### Work required
Considering the entries that follow, report how many lines include the string "culorile", giving the number alone.

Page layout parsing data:
-=-=-=-=-
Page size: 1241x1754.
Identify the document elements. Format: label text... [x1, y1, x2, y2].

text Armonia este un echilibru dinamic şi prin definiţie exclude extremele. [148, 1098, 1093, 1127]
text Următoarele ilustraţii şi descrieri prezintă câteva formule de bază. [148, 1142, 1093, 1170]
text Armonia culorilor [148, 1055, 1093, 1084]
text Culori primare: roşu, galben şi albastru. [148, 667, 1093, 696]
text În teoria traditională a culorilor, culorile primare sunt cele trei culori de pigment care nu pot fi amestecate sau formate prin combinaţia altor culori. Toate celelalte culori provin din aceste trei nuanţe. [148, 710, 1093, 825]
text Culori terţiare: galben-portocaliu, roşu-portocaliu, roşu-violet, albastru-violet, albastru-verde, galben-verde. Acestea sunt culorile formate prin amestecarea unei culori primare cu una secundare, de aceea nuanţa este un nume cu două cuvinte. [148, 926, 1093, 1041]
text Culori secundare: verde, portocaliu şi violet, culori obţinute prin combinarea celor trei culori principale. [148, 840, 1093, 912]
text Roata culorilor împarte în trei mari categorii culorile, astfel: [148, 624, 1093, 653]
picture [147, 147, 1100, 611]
-=-=-=-=-
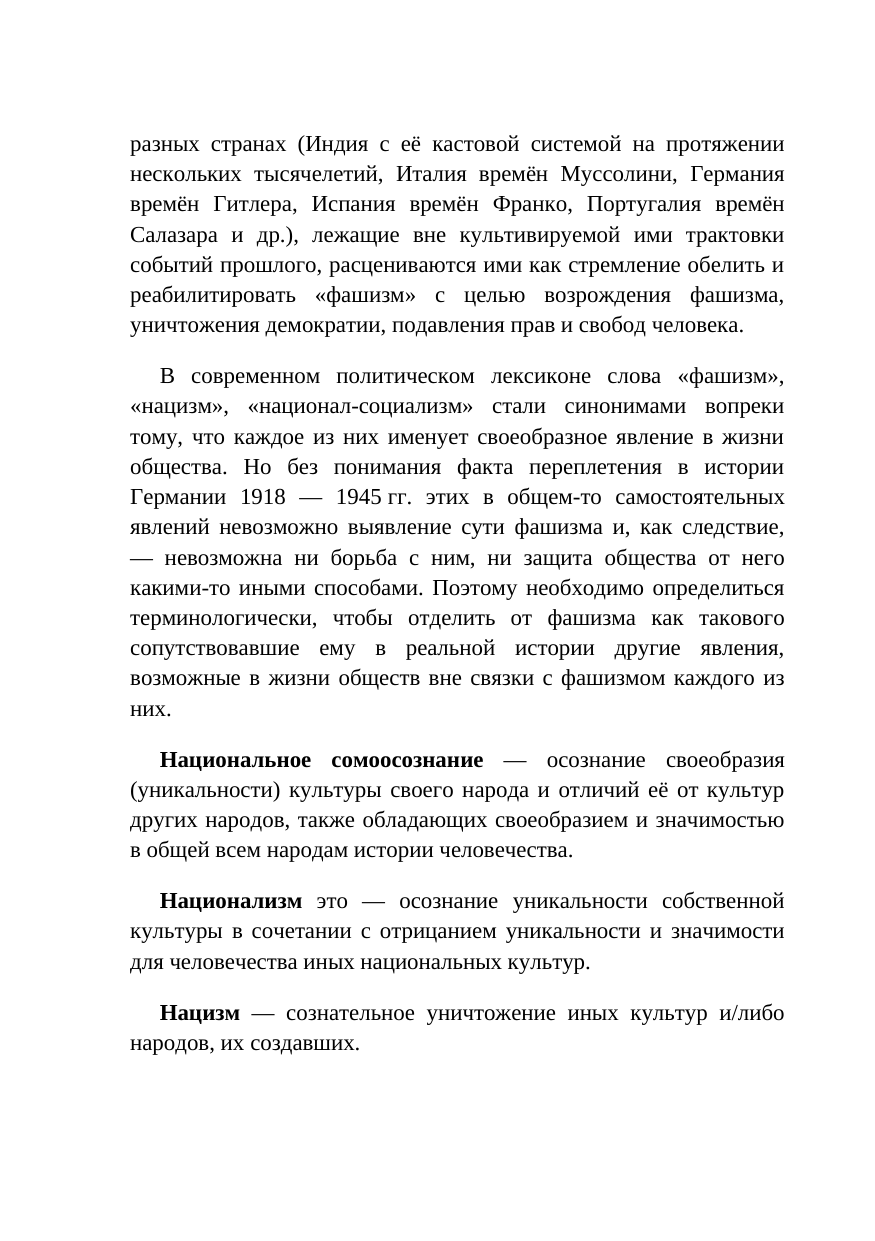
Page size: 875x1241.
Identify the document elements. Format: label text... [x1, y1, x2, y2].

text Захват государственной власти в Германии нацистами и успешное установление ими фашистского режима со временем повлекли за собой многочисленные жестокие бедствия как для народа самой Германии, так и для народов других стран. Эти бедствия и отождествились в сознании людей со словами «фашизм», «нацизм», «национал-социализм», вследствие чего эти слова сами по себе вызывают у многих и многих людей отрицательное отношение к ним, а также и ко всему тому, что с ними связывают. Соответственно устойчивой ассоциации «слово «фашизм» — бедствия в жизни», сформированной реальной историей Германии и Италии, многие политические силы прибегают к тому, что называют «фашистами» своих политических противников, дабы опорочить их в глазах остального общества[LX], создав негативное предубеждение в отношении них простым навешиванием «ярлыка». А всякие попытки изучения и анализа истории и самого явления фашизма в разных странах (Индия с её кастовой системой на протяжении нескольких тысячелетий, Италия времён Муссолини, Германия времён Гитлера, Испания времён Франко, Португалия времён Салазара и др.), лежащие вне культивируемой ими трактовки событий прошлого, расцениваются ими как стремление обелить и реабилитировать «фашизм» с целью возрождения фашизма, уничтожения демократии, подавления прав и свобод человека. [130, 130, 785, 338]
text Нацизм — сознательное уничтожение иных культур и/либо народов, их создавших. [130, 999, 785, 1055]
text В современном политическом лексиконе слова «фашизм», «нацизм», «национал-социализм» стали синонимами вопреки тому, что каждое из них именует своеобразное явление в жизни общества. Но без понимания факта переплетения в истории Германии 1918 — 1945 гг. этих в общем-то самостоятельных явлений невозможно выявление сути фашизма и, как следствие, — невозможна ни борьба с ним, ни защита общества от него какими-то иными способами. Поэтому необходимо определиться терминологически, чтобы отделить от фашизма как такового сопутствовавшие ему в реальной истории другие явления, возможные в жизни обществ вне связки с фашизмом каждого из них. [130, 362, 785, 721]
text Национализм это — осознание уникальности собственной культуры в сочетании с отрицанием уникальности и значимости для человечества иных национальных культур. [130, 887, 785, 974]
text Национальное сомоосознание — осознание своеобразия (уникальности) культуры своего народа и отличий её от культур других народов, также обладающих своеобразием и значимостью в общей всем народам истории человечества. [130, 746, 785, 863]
-=-=-=-=-
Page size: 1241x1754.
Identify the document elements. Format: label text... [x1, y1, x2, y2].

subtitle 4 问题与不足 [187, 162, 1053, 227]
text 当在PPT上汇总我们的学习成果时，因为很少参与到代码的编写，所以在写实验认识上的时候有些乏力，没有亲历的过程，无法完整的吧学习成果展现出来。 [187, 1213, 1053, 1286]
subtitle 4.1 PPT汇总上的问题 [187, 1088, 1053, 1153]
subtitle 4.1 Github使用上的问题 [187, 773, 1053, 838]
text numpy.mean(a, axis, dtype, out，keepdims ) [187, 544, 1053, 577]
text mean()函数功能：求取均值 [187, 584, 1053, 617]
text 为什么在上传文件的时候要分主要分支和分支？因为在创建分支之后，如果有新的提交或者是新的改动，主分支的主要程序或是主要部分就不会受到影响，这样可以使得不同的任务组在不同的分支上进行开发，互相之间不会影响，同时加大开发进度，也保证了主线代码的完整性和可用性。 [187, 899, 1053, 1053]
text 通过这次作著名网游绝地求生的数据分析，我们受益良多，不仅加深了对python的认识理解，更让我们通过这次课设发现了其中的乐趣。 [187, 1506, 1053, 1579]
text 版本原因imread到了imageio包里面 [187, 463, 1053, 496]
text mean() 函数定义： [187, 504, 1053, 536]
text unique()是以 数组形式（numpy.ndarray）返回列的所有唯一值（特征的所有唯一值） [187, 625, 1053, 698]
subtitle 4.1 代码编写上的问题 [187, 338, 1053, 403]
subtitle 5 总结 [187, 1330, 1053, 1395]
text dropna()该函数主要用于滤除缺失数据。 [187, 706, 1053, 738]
-=-=-=-=-
### Exercise solution
3